## Task brief
Copy the text from every item below word for word, and leave the pictures out.

## Task material
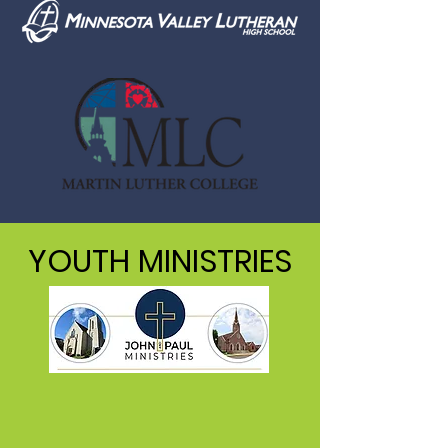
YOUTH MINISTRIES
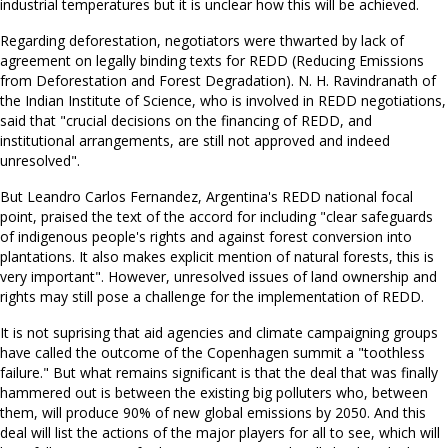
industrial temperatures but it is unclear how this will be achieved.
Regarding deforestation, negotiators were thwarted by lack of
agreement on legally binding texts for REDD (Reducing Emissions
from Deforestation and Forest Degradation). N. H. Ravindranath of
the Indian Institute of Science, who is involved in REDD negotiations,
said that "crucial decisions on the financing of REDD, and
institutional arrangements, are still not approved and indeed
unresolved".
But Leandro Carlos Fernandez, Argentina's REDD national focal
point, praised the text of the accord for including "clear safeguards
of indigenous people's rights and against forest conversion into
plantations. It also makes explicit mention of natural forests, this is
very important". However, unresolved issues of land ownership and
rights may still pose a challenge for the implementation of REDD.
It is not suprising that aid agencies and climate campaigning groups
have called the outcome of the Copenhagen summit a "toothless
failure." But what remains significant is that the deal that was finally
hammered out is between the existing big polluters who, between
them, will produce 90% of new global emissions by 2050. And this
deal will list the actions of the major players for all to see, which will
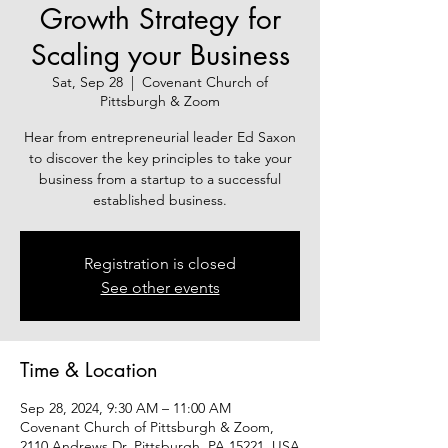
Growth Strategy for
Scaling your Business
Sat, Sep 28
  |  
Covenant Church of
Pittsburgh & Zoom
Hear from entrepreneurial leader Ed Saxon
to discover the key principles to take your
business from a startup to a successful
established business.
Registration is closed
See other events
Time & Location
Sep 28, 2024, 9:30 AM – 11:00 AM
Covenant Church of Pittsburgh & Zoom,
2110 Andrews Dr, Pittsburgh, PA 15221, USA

## Written reply
YOUTH MINISTRIES
industrial temperatures but it is unclear how this will be achieved.
Regarding deforestation, negotiators were thwarted by lack of
agreement on legally binding texts for REDD (Reducing Emissions
from Deforestation and Forest Degradation). N. H. Ravindranath of
the Indian Institute of Science, who is involved in REDD negotiations,
said that "crucial decisions on the financing of REDD, and
institutional arrangements, are still not approved and indeed
unresolved".
But Leandro Carlos Fernandez, Argentina's REDD national focal
point, praised the text of the accord for including "clear safeguards
of indigenous people's rights and against forest conversion into
plantations. It also makes explicit mention of natural forests, this is
very important". However, unresolved issues of land ownership and
rights may still pose a challenge for the implementation of REDD.
It is not suprising that aid agencies and climate campaigning groups
have called the outcome of the Copenhagen summit a "toothless
failure." But what remains significant is that the deal that was finally
hammered out is between the existing big polluters who, between
them, will produce 90% of new global emissions by 2050. And this
deal will list the actions of the major players for all to see, which will
Growth Strategy for
Scaling your Business
Sat, Sep 28
  |  
Covenant Church of
Pittsburgh & Zoom
Hear from entrepreneurial leader Ed Saxon
to discover the key principles to take your
business from a startup to a successful
established business.
Registration is closed
See other events
Time & Location
Sep 28, 2024, 9:30 AM – 11:00 AM
Covenant Church of Pittsburgh & Zoom,
2110 Andrews Dr, Pittsburgh, PA 15221, USA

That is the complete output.